Heart attack deaths plummet 90% in 50 years – but three other conditions are surging, study warns
A new study shows heart attack deaths in the US have dropped nearly 90 percent over 50 years - but other heart conditions are on the rise.
Published Wednesday in the Journal of the American Heart Association, researchers from the Stanford University School of Medicine analyzed age-adjusted heart disease death rates among adults 25 and older from 1970 to 2022.
Researchers found that overall heart disease deaths dropped 66 percent over 50 years, mainly due to an 89 percent decline in heart attack deaths.
In 1970, heart attacks caused over half of heart disease deaths but, by 2022, they accounted for less than one-third.
'This evolution over the past 50 years reflects incredible successes in the way heart attacks and other types of ischemic heart disease are managed,' said Sara King, M.D., the study's first author and a second-year internal medicine resident at Stanford School of Medicine in California, in a news release.
'There have been great strides made in helping people survive initial acute cardiac events that were once considered a death sentence,' she added.
Advances like more bystander CPR, better awareness of early heart attack symptoms, improved treatments, and no-smoking laws have helped reduce heart attack deaths.
However, experts warn that as more people survive heart attacks, other forms of heart disease are now on the rise.
Deaths by Arrhythmia, when the heart beats too fast, too slow, or irregularly, increased 450 percent, while heart failure deaths rose 146 percent.
Hypertensive heart disease deaths rose 106%, driven by long-term high blood pressure.
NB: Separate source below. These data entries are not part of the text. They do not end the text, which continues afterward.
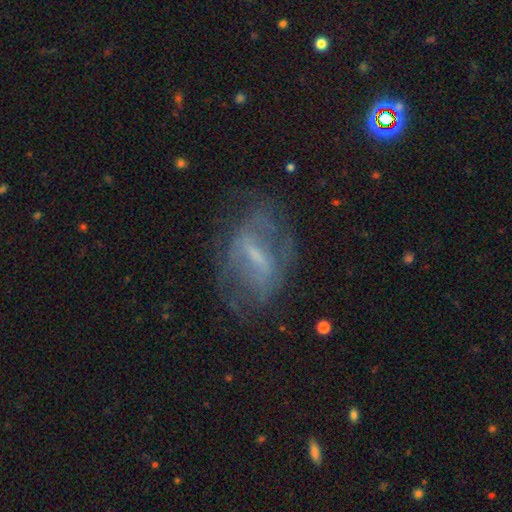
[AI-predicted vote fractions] smooth_or_featured: featured or disk (p=0.69) [alt: smooth p=0.20]
disk_edge_on: no (p=0.91) [alt: yes p=0.09]
bar: weak (p=0.43) [alt: strong p=0.41]
has_spiral_arms: yes (p=0.60) [alt: no p=0.40]
bulge_size: small (p=0.48) [alt: moderate p=0.24]
merging: none (p=0.60) [alt: minor disturbance p=0.20]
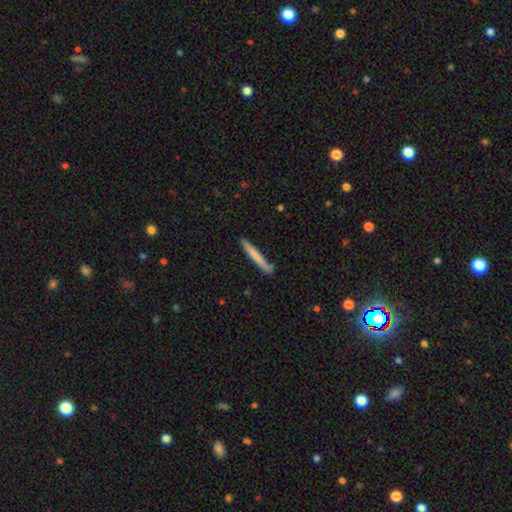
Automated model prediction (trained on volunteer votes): Morphology: type=smooth (71%); roundness=cigar-shaped (96%); merging=none (84%).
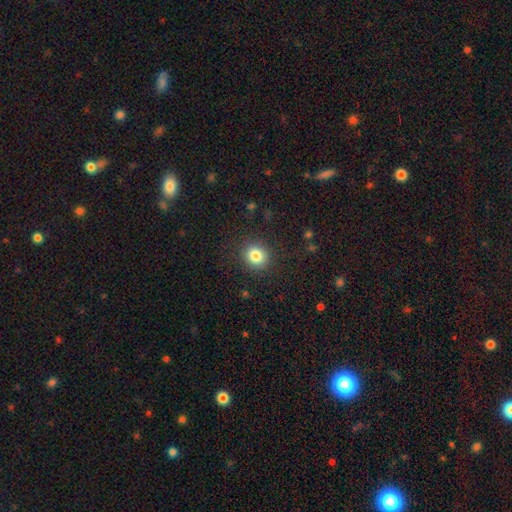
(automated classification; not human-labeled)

Researchers link these rising causes of death to obesity, diabetes, and high blood pressure in the U.S.
Obesity in the U.S. rose from 15 percent in the 1970s to 40 percent by 2022. Nearly half of adults now have type 2 diabetes, and high blood pressure rates grew from 30 percent in 1978 to almost 50 percent in 2022.
'The focus now must be on helping people age with strong, healthy hearts by preventing events, and prevention can start as early as childhood,' said senior author Latha Palaniappan, M.D., associate dean for research and professor at Stanford University School of Medicine.
The American Heart Association's 'Life's Essential 8' outlines key steps to reduce heart disease risk: eat healthy, manage weight, quit smoking, exercise more, improve sleep, and maintain healthy cholesterol, blood pressure, and blood sugar.